Tale norma prevede due fattispecie alternative a forma vincolata, connotate entrambe da una finalità specifica, cioè ostacolare le funzioni di vigilanza[1].
Nelle comunicazioni alle Autorità di vigilanza previste in base alla legge rientrano l’esposizione di fatti materiali non rispondenti al vero, ancorché oggetto di valutazioni, sulla situazione economico-patrimoniale dell’ente, ovvero l’occultamento con mezzi fraudolenti in tutto o in parte di fatti che i soggetti attivi qualificati avrebbero dovuto comunicare sulla medesima situazione[2].
Il delitto di false informazioni all’autorità di vigilanza è dunque un reato di mera condotta, che si consuma nel momento in cui viene posta in essere una delle due condotte tipiche alternativamente previste dalla disposizione incriminatrice, celandosi così all’organo di vigilanza la realtà economica, patrimoniale o finanziaria dei soggetti sottoposti al controllo[3].
Per quanto attiene il primo comma, l’interesse protetto è il corretto funzionamento degli organi pubblici di vigilanza posti dalla legge a tutela del mercato e del risparmio.
L’elemento soggettivo è dato dal dolo specifico, secondo un modello di tutela anticipata del bene giuridico trattandosi di un reato di pericolo concreto.
La giurisprudenza di legittimità ha ritenuto deve ritenersi configurabile il reato anche nel caso in cui la falsità sia contenuta in giudizi estimativi delle poste di bilancio, atteso che dal novero dei fatti materiali, indicati dall’attuale norma incriminatrice come possibile oggetto della falsità, vanno escluse soltanto le previsioni o congetture prospettate come tali, vale a dire quali apprezzamenti di carattere squisitamente soggettivo. Invero, l’espressione, riferita agli stessi fatti, ancorché soggetti a valutazione, va intesa in senso concessivo, per cui, in ultima analisi, l’oggetto della vigente norma incriminatrice viene a corrispondere a quello della precedente, che prevedeva come reato la comunicazione all’autorità di vigilanza di fatti non corrispondenti al vero[4].
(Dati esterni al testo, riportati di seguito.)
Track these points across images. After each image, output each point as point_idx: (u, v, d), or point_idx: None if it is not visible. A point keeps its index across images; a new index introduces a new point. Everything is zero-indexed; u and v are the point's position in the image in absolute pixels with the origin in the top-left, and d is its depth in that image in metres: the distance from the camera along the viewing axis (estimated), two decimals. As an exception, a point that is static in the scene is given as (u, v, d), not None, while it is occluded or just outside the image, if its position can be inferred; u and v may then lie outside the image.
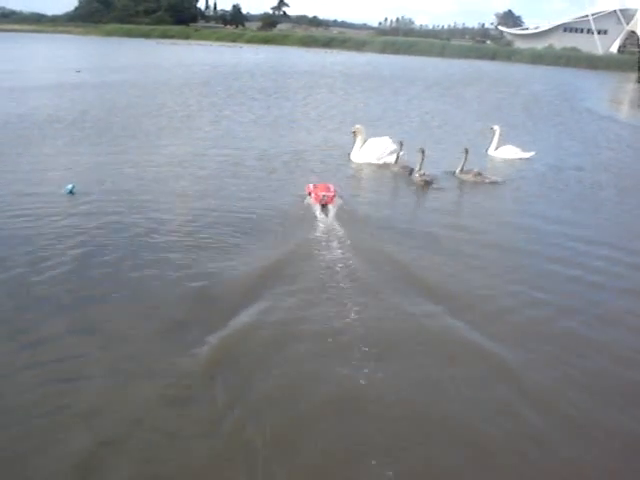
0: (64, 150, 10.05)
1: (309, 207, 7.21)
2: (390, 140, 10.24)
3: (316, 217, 6.85)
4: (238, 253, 5.71)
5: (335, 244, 5.93)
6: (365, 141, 10.20)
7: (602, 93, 33.75)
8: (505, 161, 11.20)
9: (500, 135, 11.46)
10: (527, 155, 11.33)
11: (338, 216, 6.87)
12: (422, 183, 8.84)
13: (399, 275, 5.40)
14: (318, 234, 6.24)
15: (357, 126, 10.27)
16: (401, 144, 9.91)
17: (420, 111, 18.22)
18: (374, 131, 11.01)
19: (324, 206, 7.12)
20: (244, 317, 4.43)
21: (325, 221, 6.70)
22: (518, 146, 11.51)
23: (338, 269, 5.34)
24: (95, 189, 7.64)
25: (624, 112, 25.03)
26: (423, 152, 9.02)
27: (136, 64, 31.72)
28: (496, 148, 11.50)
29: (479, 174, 9.26)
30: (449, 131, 14.62)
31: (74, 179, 7.79)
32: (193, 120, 14.03)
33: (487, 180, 9.21)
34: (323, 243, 5.97)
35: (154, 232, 6.19)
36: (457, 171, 9.40)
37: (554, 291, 5.37)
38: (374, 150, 10.10)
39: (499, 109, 20.09)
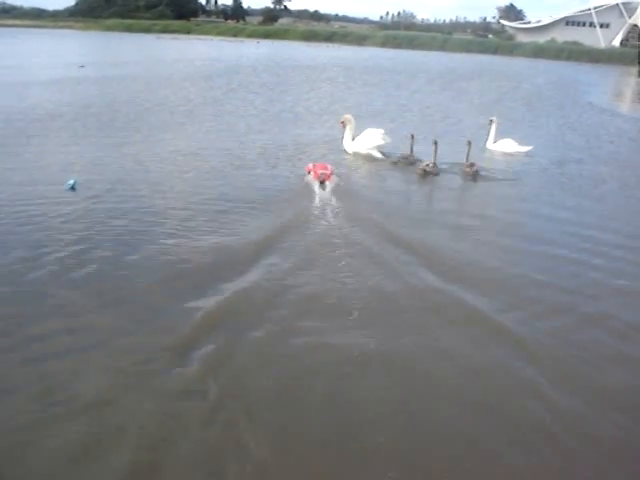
0: (66, 145, 10.09)
1: (309, 184, 7.98)
2: (384, 132, 10.21)
3: (315, 192, 7.67)
4: (243, 224, 6.34)
5: (330, 213, 6.84)
6: (353, 130, 10.27)
7: (604, 87, 33.65)
8: (504, 155, 11.16)
9: (497, 128, 11.36)
10: (524, 149, 11.20)
11: (334, 191, 7.73)
12: (421, 172, 8.99)
13: (385, 237, 6.16)
14: (316, 205, 7.17)
15: (346, 116, 10.35)
16: (412, 137, 9.94)
17: (422, 105, 18.22)
18: (376, 125, 11.02)
19: (322, 182, 7.93)
20: (249, 276, 5.00)
21: (322, 195, 7.57)
22: (517, 140, 11.42)
23: (332, 233, 6.17)
24: (97, 184, 7.66)
25: (626, 105, 24.98)
26: (436, 144, 9.21)
27: (137, 59, 31.71)
28: (494, 141, 11.42)
29: (471, 165, 9.26)
30: (451, 124, 14.63)
31: (76, 174, 7.82)
32: (195, 114, 14.06)
33: (469, 171, 9.12)
34: (320, 212, 6.89)
35: (158, 222, 6.31)
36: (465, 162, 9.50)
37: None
38: (368, 140, 10.15)
39: (501, 103, 20.08)
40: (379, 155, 10.09)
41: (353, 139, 10.30)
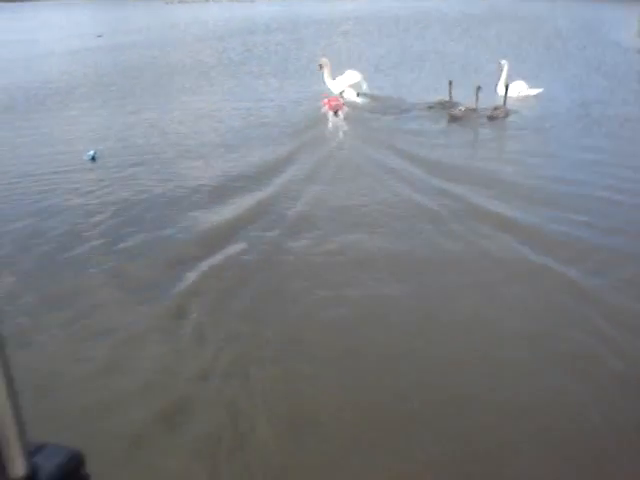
0: (86, 114, 10.30)
1: (324, 114, 9.59)
2: (360, 75, 10.75)
3: (329, 119, 9.41)
4: (267, 148, 7.79)
5: (341, 134, 8.71)
6: (330, 71, 10.91)
7: (628, 25, 32.35)
8: (516, 99, 10.68)
9: (509, 71, 10.92)
10: (535, 92, 10.90)
11: (346, 118, 9.42)
12: (450, 117, 9.22)
13: (389, 151, 7.52)
14: (330, 128, 9.02)
15: (323, 59, 11.13)
16: (450, 83, 10.09)
17: (441, 54, 17.83)
18: (397, 75, 10.95)
19: (335, 112, 9.52)
20: (276, 182, 6.50)
21: (335, 121, 9.34)
22: (530, 82, 11.05)
23: (343, 148, 7.87)
24: (117, 152, 7.86)
25: (653, 43, 24.03)
26: (479, 88, 9.38)
27: (150, 25, 31.49)
28: (506, 85, 10.91)
29: (497, 108, 9.46)
30: (471, 72, 14.31)
31: (97, 142, 8.00)
32: (212, 76, 14.08)
33: (497, 113, 9.36)
34: (333, 133, 8.79)
35: (179, 186, 6.58)
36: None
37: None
38: (347, 80, 10.70)
39: (520, 47, 19.49)
40: (356, 96, 10.64)
41: (334, 79, 10.86)
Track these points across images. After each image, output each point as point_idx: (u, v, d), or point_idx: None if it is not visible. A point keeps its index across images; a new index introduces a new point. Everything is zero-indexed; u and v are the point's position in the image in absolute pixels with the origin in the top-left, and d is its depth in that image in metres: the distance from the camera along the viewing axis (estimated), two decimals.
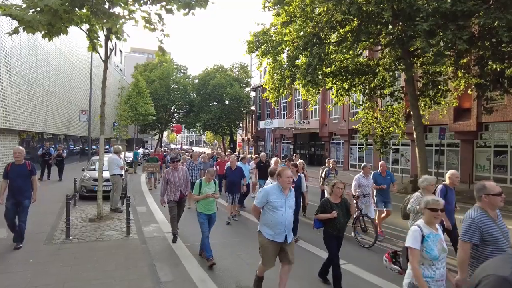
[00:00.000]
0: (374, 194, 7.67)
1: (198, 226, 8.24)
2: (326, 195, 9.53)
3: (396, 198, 9.72)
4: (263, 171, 10.33)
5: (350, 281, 5.01)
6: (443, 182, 5.52)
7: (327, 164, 10.29)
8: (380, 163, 8.09)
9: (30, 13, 6.41)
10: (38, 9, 6.45)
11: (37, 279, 4.59)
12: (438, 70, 14.18)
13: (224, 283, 4.79)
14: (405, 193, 12.76)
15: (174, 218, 6.71)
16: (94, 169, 10.96)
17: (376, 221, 7.33)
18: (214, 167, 11.47)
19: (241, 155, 12.64)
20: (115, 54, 42.45)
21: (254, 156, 16.06)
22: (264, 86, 19.23)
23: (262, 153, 11.14)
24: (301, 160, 9.36)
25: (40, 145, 17.11)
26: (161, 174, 17.31)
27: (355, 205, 6.86)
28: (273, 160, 9.83)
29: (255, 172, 11.17)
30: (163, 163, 17.38)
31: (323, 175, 9.48)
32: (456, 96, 15.51)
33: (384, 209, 7.64)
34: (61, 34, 7.27)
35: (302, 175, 7.59)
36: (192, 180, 8.61)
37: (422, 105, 15.41)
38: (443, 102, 15.18)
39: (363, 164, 7.78)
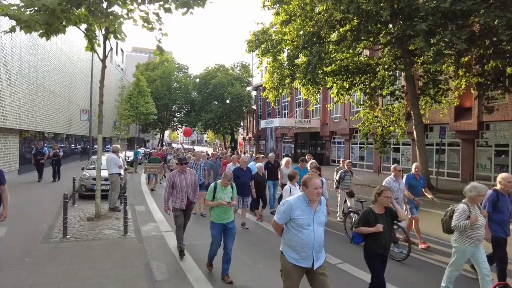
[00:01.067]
0: (406, 199, 6.90)
1: (197, 224, 8.39)
2: (339, 200, 8.98)
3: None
4: (272, 173, 9.95)
5: (346, 281, 5.00)
6: (494, 187, 4.77)
7: (341, 165, 9.76)
8: (415, 165, 7.31)
9: (28, 12, 6.42)
10: (36, 8, 6.47)
11: (33, 278, 4.60)
12: (438, 69, 14.13)
13: (220, 283, 4.78)
14: None
15: (180, 228, 5.79)
16: (93, 168, 10.98)
17: (412, 229, 6.78)
18: (220, 167, 11.01)
19: (255, 156, 11.58)
20: (116, 53, 42.52)
21: (257, 156, 15.87)
22: (264, 85, 19.23)
23: (270, 154, 10.54)
24: (314, 160, 8.69)
25: (34, 145, 16.20)
26: (163, 175, 16.55)
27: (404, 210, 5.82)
28: (283, 161, 9.50)
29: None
30: (164, 163, 16.85)
31: (337, 177, 8.87)
32: (457, 95, 15.44)
33: (414, 215, 6.93)
34: (59, 33, 7.27)
35: (323, 179, 6.70)
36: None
37: (423, 104, 15.37)
38: (444, 101, 15.13)
39: (393, 166, 6.97)
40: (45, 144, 17.01)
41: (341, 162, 10.10)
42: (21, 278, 4.58)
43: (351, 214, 7.46)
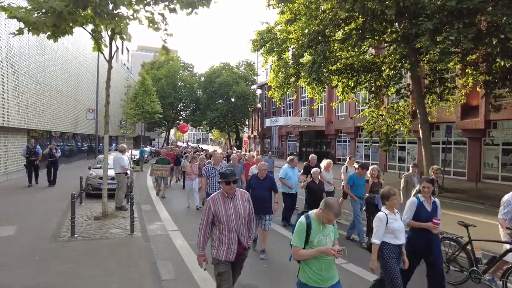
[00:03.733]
0: None
1: (198, 219, 8.35)
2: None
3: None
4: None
5: (350, 281, 5.01)
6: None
7: (347, 163, 9.17)
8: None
9: (35, 14, 6.50)
10: (43, 10, 6.55)
11: (41, 276, 4.69)
12: (445, 67, 14.02)
13: None
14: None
15: None
16: (100, 168, 11.10)
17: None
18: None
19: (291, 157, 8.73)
20: (122, 52, 42.76)
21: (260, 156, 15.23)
22: (269, 84, 19.23)
23: (311, 155, 9.06)
24: (375, 166, 7.36)
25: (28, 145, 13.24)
26: (172, 178, 14.42)
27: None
28: (323, 163, 8.61)
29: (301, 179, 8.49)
30: (174, 165, 14.65)
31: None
32: (463, 93, 15.31)
33: None
34: (66, 35, 7.36)
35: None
36: (212, 192, 5.66)
37: (429, 102, 15.27)
38: (450, 99, 15.01)
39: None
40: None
41: (347, 160, 9.69)
42: (30, 276, 4.68)
43: (447, 241, 5.18)
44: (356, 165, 9.56)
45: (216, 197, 3.54)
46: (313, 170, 7.68)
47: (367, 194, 6.89)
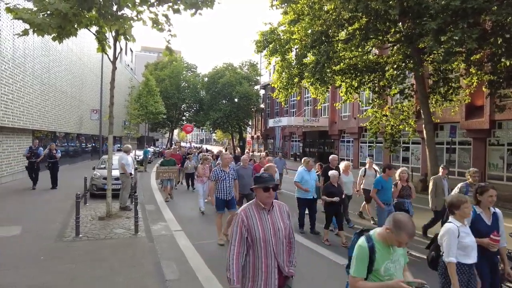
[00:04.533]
0: None
1: (207, 223, 8.48)
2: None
3: None
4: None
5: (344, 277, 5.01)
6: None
7: (368, 166, 8.87)
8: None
9: (41, 16, 6.56)
10: (48, 12, 6.61)
11: (47, 276, 4.73)
12: (449, 67, 13.95)
13: None
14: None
15: None
16: (104, 168, 11.16)
17: None
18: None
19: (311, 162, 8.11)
20: (126, 53, 42.96)
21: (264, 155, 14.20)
22: (272, 85, 19.23)
23: (332, 155, 8.39)
24: (405, 168, 6.83)
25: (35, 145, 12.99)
26: (179, 180, 14.63)
27: None
28: (342, 165, 8.27)
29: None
30: (181, 166, 13.93)
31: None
32: (468, 93, 15.22)
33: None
34: (71, 36, 7.42)
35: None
36: (222, 197, 6.58)
37: (433, 102, 15.20)
38: (454, 99, 14.93)
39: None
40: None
41: (367, 163, 8.98)
42: (36, 276, 4.72)
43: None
44: (376, 167, 9.20)
45: (249, 208, 2.66)
46: (331, 173, 7.14)
47: (395, 199, 6.45)
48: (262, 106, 49.81)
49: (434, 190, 7.04)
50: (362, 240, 2.45)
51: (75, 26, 7.18)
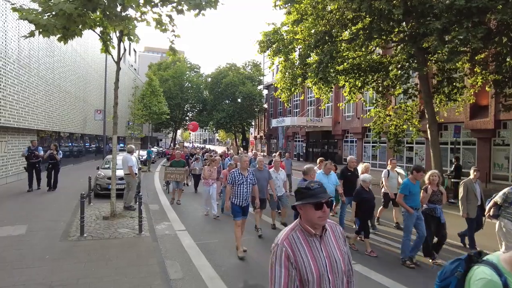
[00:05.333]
0: None
1: (210, 223, 8.50)
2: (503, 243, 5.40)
3: None
4: (350, 183, 7.24)
5: (358, 282, 5.00)
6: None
7: (389, 166, 8.18)
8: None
9: (46, 17, 6.61)
10: (54, 13, 6.66)
11: (53, 275, 4.76)
12: (453, 67, 13.88)
13: (233, 282, 4.85)
14: None
15: None
16: (108, 168, 11.21)
17: None
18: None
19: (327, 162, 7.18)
20: (129, 53, 43.13)
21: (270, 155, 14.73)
22: (275, 85, 19.24)
23: (350, 156, 7.93)
24: (435, 171, 6.08)
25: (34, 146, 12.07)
26: (188, 181, 14.15)
27: None
28: (361, 167, 7.78)
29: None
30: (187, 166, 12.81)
31: (499, 199, 5.52)
32: (472, 93, 15.14)
33: None
34: (76, 37, 7.47)
35: None
36: (238, 203, 5.98)
37: (437, 102, 15.13)
38: (459, 99, 14.85)
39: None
40: (62, 144, 16.11)
41: (388, 163, 8.34)
42: (41, 275, 4.75)
43: None
44: (399, 170, 8.49)
45: (293, 236, 1.91)
46: (363, 177, 6.53)
47: (424, 205, 5.84)
48: (265, 106, 49.83)
49: (465, 195, 6.38)
50: (488, 272, 1.70)
51: (80, 26, 7.22)
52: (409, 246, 5.65)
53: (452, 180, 13.24)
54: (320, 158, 9.09)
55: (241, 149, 39.78)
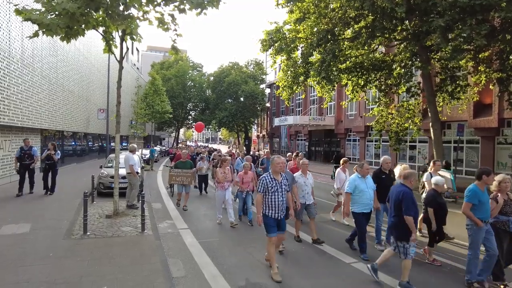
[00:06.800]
0: None
1: (212, 221, 8.50)
2: None
3: None
4: (385, 188, 6.21)
5: (361, 280, 5.00)
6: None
7: (430, 167, 7.32)
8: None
9: (49, 17, 6.65)
10: (57, 12, 6.69)
11: (56, 273, 4.80)
12: (456, 65, 13.80)
13: (235, 280, 4.87)
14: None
15: None
16: (111, 167, 11.26)
17: None
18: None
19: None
20: (132, 53, 43.24)
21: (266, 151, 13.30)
22: (277, 83, 19.24)
23: (384, 157, 6.98)
24: (508, 177, 5.01)
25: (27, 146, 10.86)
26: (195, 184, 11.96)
27: None
28: (398, 168, 6.72)
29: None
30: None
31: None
32: (476, 91, 15.06)
33: None
34: (79, 36, 7.51)
35: None
36: (273, 215, 5.00)
37: (440, 100, 15.07)
38: (462, 97, 14.78)
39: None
40: (65, 143, 15.90)
41: (431, 164, 7.47)
42: (45, 273, 4.79)
43: None
44: (443, 172, 7.47)
45: None
46: (436, 180, 5.72)
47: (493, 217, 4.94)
48: (267, 105, 49.80)
49: None
50: None
51: (83, 26, 7.26)
52: (476, 265, 4.88)
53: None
54: (344, 158, 8.30)
55: (244, 148, 39.75)
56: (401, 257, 4.69)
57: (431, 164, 7.52)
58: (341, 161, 8.56)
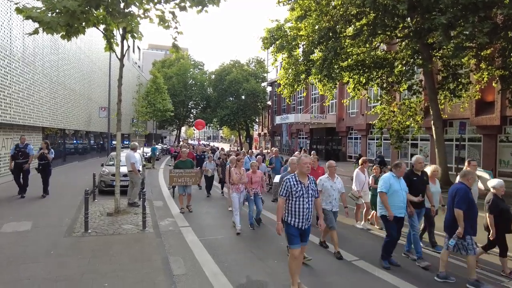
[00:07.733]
0: None
1: (214, 219, 8.50)
2: None
3: None
4: (417, 191, 5.68)
5: (361, 278, 4.99)
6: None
7: (466, 167, 6.25)
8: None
9: (49, 15, 6.64)
10: (57, 10, 6.69)
11: (57, 271, 4.81)
12: (459, 62, 13.74)
13: (235, 278, 4.87)
14: None
15: None
16: (112, 165, 11.27)
17: None
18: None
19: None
20: (133, 51, 43.22)
21: (273, 150, 12.91)
22: (278, 81, 19.21)
23: (417, 156, 6.06)
24: None
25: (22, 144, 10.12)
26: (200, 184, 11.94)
27: None
28: (430, 169, 6.17)
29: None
30: (198, 167, 11.22)
31: None
32: (478, 89, 14.99)
33: None
34: (79, 34, 7.50)
35: None
36: (297, 224, 4.25)
37: (442, 98, 15.02)
38: (464, 95, 14.72)
39: None
40: (66, 141, 15.84)
41: (466, 164, 6.56)
42: (46, 270, 4.80)
43: None
44: (481, 172, 6.86)
45: None
46: (494, 183, 5.19)
47: None
48: (269, 103, 49.76)
49: None
50: None
51: (83, 24, 7.25)
52: None
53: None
54: (363, 158, 7.76)
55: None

Riguardo poi alla seconda modalità di realizzazione del delitto di false informazioni all’autorità di vigilanza, deve essere subito precisato che non si tratta di una condotta omissiva. È necessario, infatti, che la condotta di occultamento sia corredata dal ricorso a mezzi fraudolenti e non si risolva nel mero silenzio sull’esistenza dei fatti da comunicare; fatti che devono poi chiaramente essere rilevanti per la situazione economico-patrimoniale della società.
Questa figura criminosa, a differenza di quella prevista al primo comma, è a forma libera: il legislatore non descrive infatti le modalità di realizzazione della stessa limitandosi ad prevedere che sono puniti gli agenti qualificati che in qualsiasi forma ne ostacolano le funzioni[5].
La condotta tipica è polarizzata sull’evento naturalistico (l’ostacolo), ed è costituita dal realizzare, comunque, un ostacolo all’esercizio delle funzioni delle Autorità pubbliche di vigilanza. L’evento di ostacolo può essere dunque integrato con qualsiasi comportamento anche omissivo, che impedisce alla Autorità di vigilanza di esercitare le proprie funzioni[6].
Il reato previsto dal comma 2 dell’art. 2638 c.c. è dunque un delitto di evento, che richiede la verificazione di un effettivo ostacolo alle funzioni di vigilanza, quale conseguenza di una condotta che può assumere qualsiasi forma anche omissiva[7].
In pratica, la condotta vietata è identificata soltanto attraverso il nesso eziologico con l’impedimento alle funzioni di vigilanza, includendovi anche ipotesi di carattere omissivo[8].
Ne deriva che, mentre il delitto di cui al comma 1 dell’art. 2638 c.c. è un reato di mera condotta, il reato previsto dal secondo comma è un delitto di evento, che richiede la verificazione di un effettivo e rilevante ostacolo alla funzione di vigilanza, quale conseguenza di una condotta che può assumere qualsiasi forma[9].
Per quanto invece concerne i rapporti tra l’art. 2638 c.c. e l’art. 170-bis TUF è opportuno fare una breve precisazione.
L’art. 170-bis TUF contiene una clausola di riserva esplicita; infatti, prescrive il legislatore che lo stesso trova applicazione “fuori dai casi previsti dall’art. 2638 c.c.”.
Il problema è individuare quindi, quali sono i casi in cui il 2638 c.c. non si considera applicabile.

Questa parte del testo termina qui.